Task to carry out - Some lines in the listing below may include the string "debug". How many are there? Give only the number.

Input for this task -
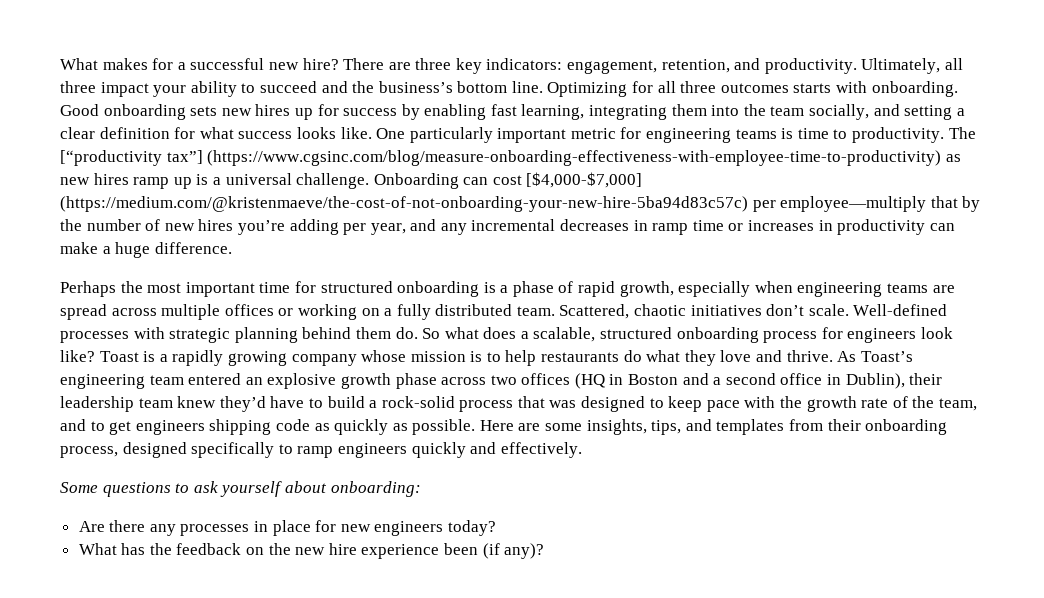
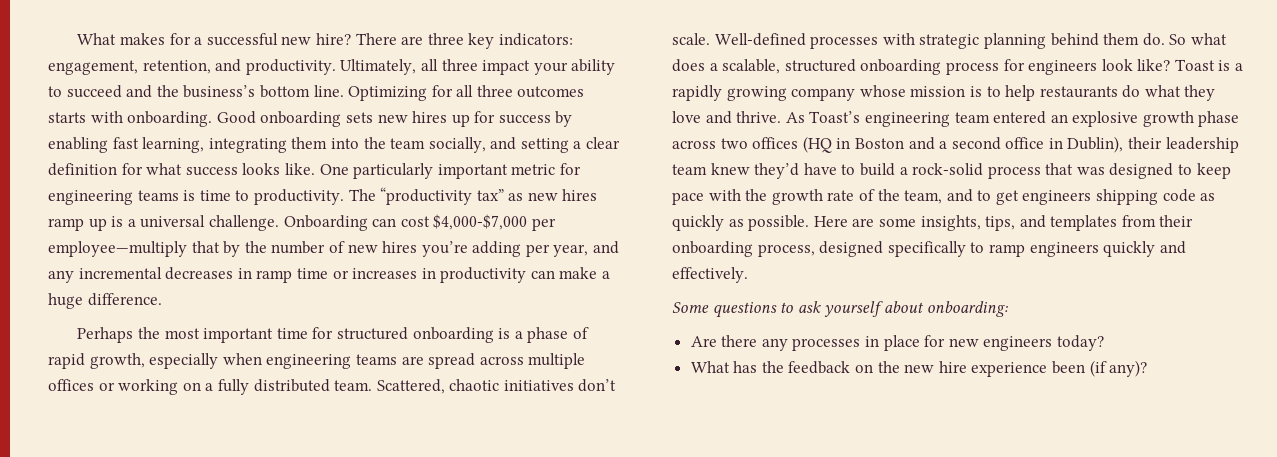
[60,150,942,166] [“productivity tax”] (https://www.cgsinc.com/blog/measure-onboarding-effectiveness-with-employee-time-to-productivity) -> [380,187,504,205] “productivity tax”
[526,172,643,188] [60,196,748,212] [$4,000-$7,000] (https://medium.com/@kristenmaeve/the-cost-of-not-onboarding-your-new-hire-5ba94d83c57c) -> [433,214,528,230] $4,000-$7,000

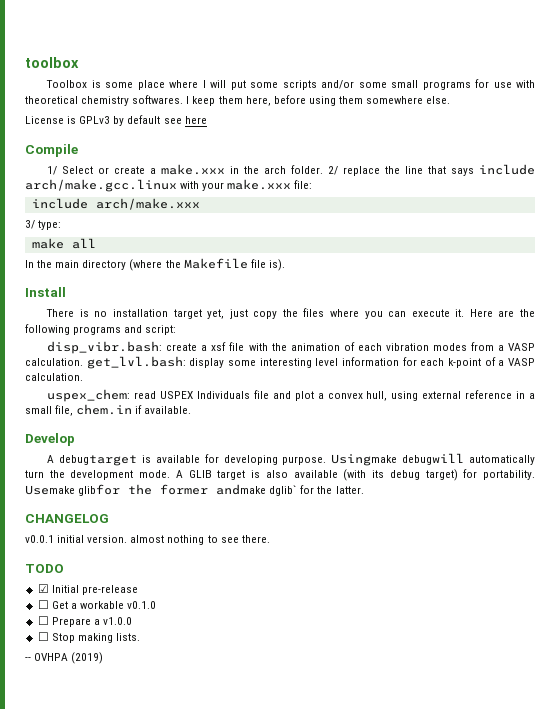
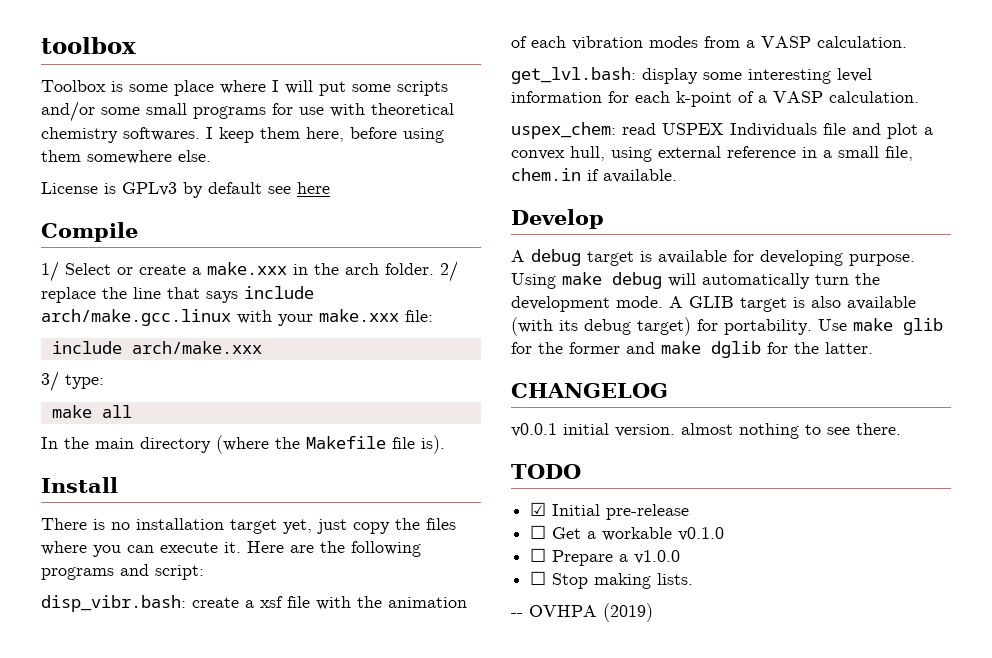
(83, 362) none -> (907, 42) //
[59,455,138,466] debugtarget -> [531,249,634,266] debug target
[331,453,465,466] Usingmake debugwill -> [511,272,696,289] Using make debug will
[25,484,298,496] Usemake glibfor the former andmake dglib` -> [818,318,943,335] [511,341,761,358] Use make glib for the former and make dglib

--

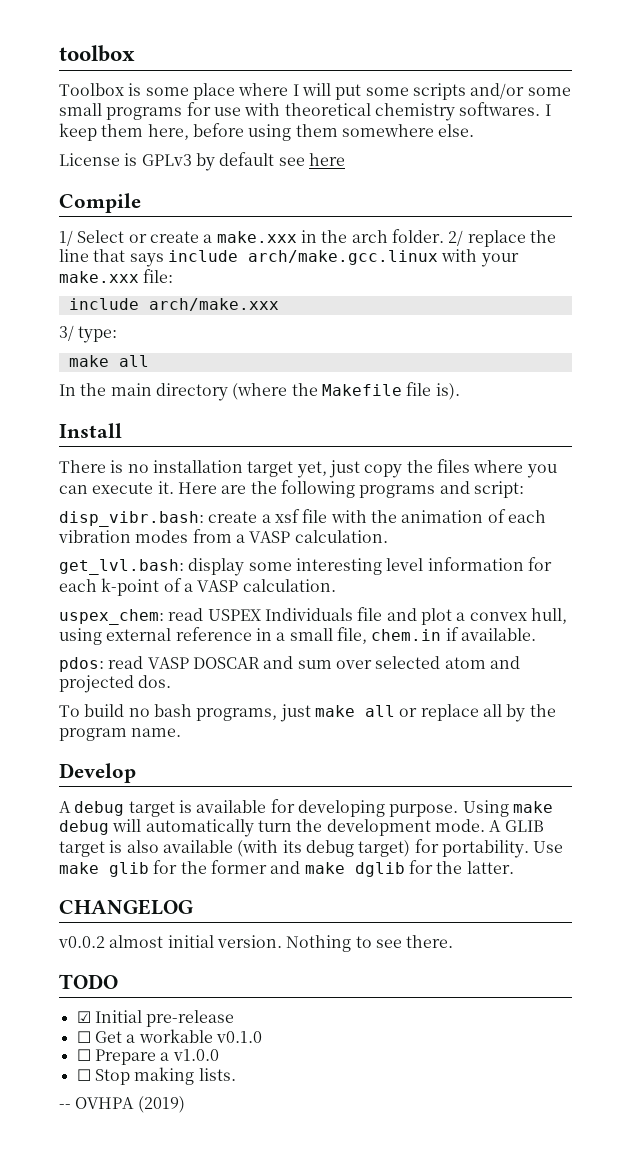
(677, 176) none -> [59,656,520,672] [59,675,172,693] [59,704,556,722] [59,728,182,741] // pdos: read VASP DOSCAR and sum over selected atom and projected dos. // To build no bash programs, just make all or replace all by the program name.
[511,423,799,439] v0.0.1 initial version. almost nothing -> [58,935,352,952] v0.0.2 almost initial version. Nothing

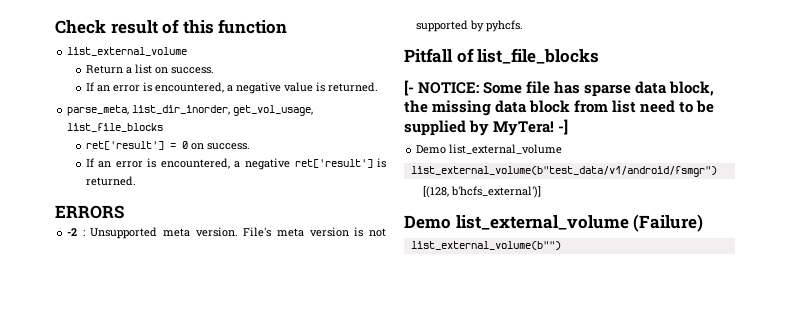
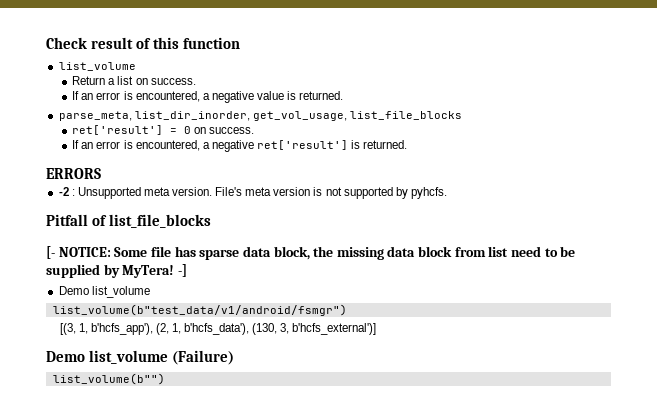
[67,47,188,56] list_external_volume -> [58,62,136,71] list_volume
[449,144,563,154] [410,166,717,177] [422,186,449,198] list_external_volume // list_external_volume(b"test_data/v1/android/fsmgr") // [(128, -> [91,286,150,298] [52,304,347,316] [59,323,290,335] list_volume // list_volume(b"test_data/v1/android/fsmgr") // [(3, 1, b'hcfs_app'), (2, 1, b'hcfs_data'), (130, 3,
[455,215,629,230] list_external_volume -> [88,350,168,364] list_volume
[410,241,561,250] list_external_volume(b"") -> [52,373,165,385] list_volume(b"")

---

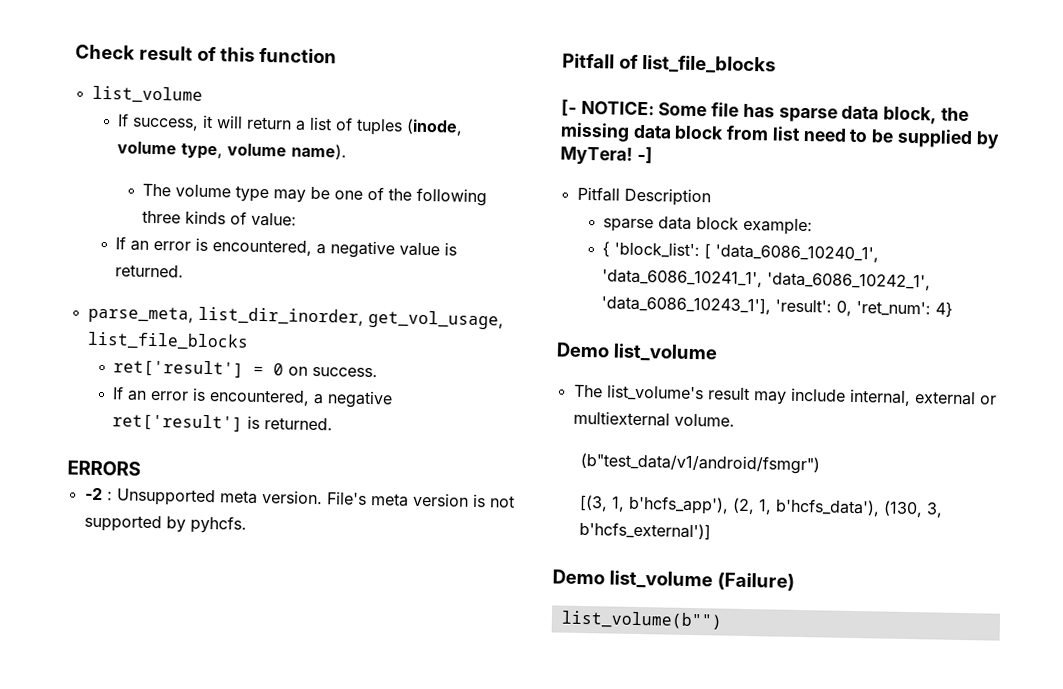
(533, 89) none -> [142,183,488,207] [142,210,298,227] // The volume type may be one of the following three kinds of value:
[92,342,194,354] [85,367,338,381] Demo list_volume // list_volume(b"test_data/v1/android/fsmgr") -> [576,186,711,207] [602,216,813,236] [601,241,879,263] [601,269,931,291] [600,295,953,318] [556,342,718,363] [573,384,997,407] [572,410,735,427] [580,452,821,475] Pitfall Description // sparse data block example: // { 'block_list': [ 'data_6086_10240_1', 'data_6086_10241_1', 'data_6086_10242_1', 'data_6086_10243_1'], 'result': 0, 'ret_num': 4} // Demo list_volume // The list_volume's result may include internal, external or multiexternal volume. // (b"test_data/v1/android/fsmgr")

The answer - 2